**PAGE EXCERPT**

------------------------------------------------------------

If ?p=1299 is the public URL for this article or any important service page, replace it with a descriptive permalink before sharing it widely. A readable URL is easier for people to trust, remember, and pass along. Keep the old URL redirected to the new one so existing links still work.
Communicate the Change Where Needed
Some changes should be explained on the page because returning visitors may remember the previous version. A short note is enough when it answers the buyer’s likely question.
- On a pricing page, add a dated note that says whether existing customers keep previous terms.
- On a service page, explain what changed in scope, intake, or delivery.
- On a contact page, tell prospects what to choose if they were looking for a retired package.
- On a local profile, update services and appointment links instead of hiding the change in a vague business description.
- In a launch email, link only to pages that already match the new process.
For local businesses, be careful with Google Business Profile copy. Google Business Profile Help says the business description field has a 750-character limit and should focus on the business instead of promotions, prices, or sales.[6] Use the services editor for service details, and use the website for the full explanation.
FAQ
Do I need a full rebuild when prices change?
Patch the current site if the audience, service intent, and URL structure are still accurate. Rebuild when the site is organized around offers that no longer exist, because every page will keep pulling visitors back into the wrong sales conversation.
Should I change service-page URLs after renaming packages?
Usually no. Keep the URL when the page still serves the same search intent, then update the title, headings, CTA, and FAQ. Use a 301 or 308 redirect only when the old page is permanently replaced.

------------------------------------------------------------

**RECORDS SUPPLIED**
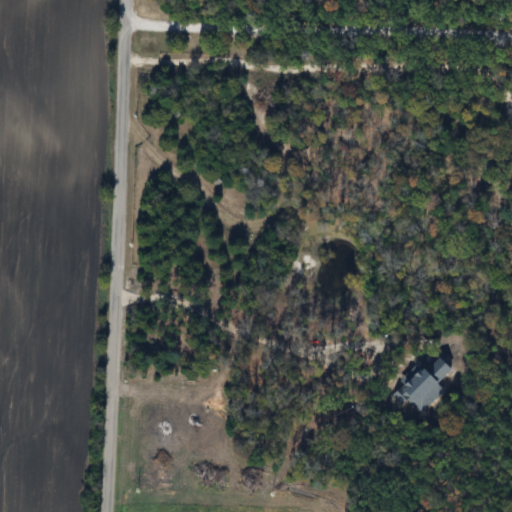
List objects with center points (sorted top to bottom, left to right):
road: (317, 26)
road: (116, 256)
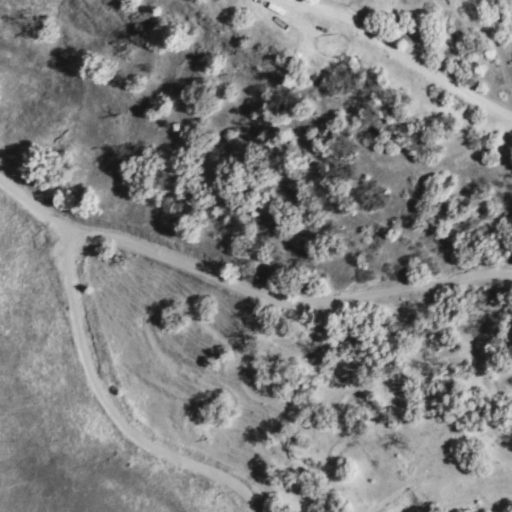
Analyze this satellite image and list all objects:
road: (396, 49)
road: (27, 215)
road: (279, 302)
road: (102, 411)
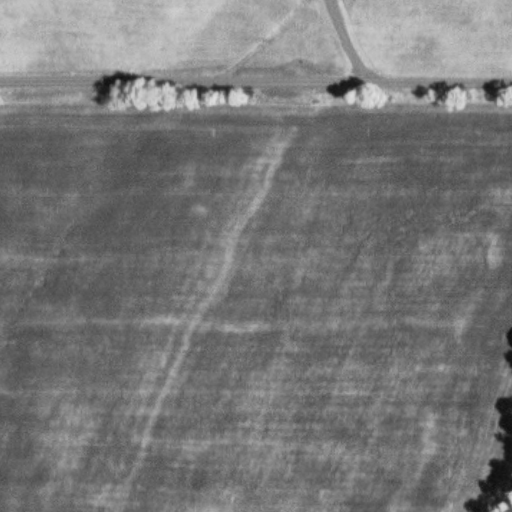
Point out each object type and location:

------------------------------------------------------------

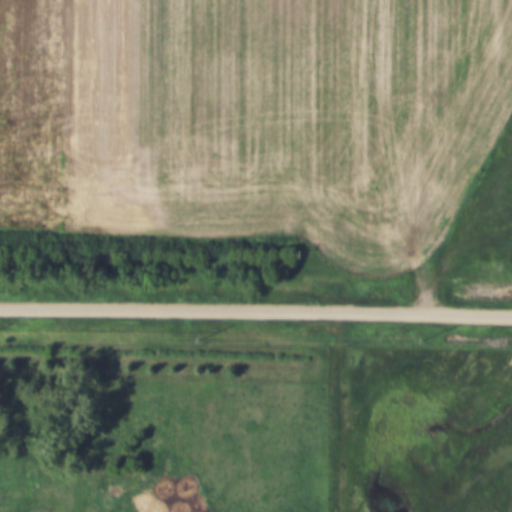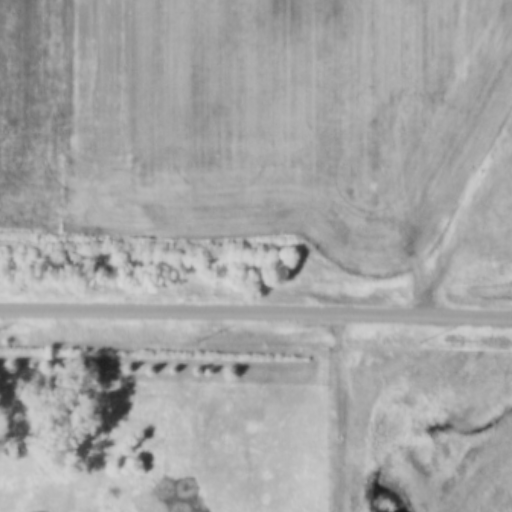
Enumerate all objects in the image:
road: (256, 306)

------------------------------------------------------------

**WHAT YOU NEED TO DO**
• A. According to the website-update article, how many characters can the Google Business Profile description field hold?
• B. Extend the website-update article past its final sentence.
These rows have nothing to do with the website-update article.

**TASK ANSWERS**
• A. 750 characters.

• B.
What should I test after publishing?
Test one full customer path: homepage CTA, service page, form submission, confirmation email, calendar or payment step, analytics event, and the local profile link. If any step repeats the previous offer, the update is not done.
What if old pricing still applies to current customers?
Say that directly on the pricing or service page. The best wording is factual: new customers follow the current offer, while existing customers should use the renewal or support path described on the page.
The Website Should Match the Current Business
A website update is complete only when the offer matches across public pages, forms, automations, local profiles, redirects, analytics, and customer messages. If one of those areas still shows the wrong price, package, or process, pause promotion or add a clear transition note before sending more traffic.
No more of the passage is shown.